> **DIRECTIVE**:
Show each line of the entries below in which the word "file" appears.

> **DATASET EXTRACT**:
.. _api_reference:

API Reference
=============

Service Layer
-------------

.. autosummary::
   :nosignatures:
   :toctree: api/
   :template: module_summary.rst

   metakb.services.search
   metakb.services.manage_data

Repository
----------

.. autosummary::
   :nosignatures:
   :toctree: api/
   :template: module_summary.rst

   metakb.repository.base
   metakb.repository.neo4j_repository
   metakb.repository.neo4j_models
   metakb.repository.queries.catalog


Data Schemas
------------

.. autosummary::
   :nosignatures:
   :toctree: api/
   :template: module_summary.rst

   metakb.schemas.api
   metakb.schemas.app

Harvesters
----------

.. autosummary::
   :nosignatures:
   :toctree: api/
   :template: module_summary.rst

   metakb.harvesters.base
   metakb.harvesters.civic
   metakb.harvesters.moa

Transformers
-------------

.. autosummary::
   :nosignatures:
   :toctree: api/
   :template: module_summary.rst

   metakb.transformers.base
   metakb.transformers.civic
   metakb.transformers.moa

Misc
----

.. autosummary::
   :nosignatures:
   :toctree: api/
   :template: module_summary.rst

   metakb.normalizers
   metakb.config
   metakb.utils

---

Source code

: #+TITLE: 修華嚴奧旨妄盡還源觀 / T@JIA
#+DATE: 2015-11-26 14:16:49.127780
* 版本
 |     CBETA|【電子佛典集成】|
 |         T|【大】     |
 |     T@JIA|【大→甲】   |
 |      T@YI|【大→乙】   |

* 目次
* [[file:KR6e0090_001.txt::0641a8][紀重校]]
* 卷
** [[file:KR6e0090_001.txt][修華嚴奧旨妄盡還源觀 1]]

> **SOLUTION FOR THIS EXERCISE**:
* [[file:KR6e0090_001.txt::0641a8][紀重校]]
** [[file:KR6e0090_001.txt][修華嚴奧旨妄盡還源觀 1]]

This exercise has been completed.